Saved entries
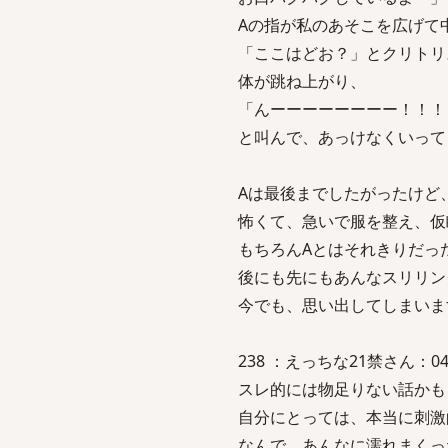
Aの指が私のあそこを広げて
「ここはどお？」とクリトリ
体が跳ね上がり、
「んーーーーーーーー！！！
と叫んで、あっけなくいって
Aは最後までしたがったけど
怖くて、急いで服を整え、仮
もちろんAとはそれきりだっ
後にも先にもあんなスリリン
今でも、思い出してしまいま
238 ：えっちな21禁さん：04/02/
スレ的には物足りない話かも
自分にとっては、本当に刺激
なんで、あんなに濡れまくっ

Goal of the exercise: Keeping the pictures out, print the entries above exactly as written.

Solution:
Aの指が私のあそこを広げて
「ここはどお？」とクリトリ
体が跳ね上がり、
「んーーーーーーーー！！！
と叫んで、あっけなくいって
Aは最後までしたがったけど
怖くて、急いで服を整え、仮
もちろんAとはそれきりだっ
後にも先にもあんなスリリン
今でも、思い出してしまいま
238 ：えっちな21禁さん：04/02/
スレ的には物足りない話かも
自分にとっては、本当に刺激
なんで、あんなに濡れまくっ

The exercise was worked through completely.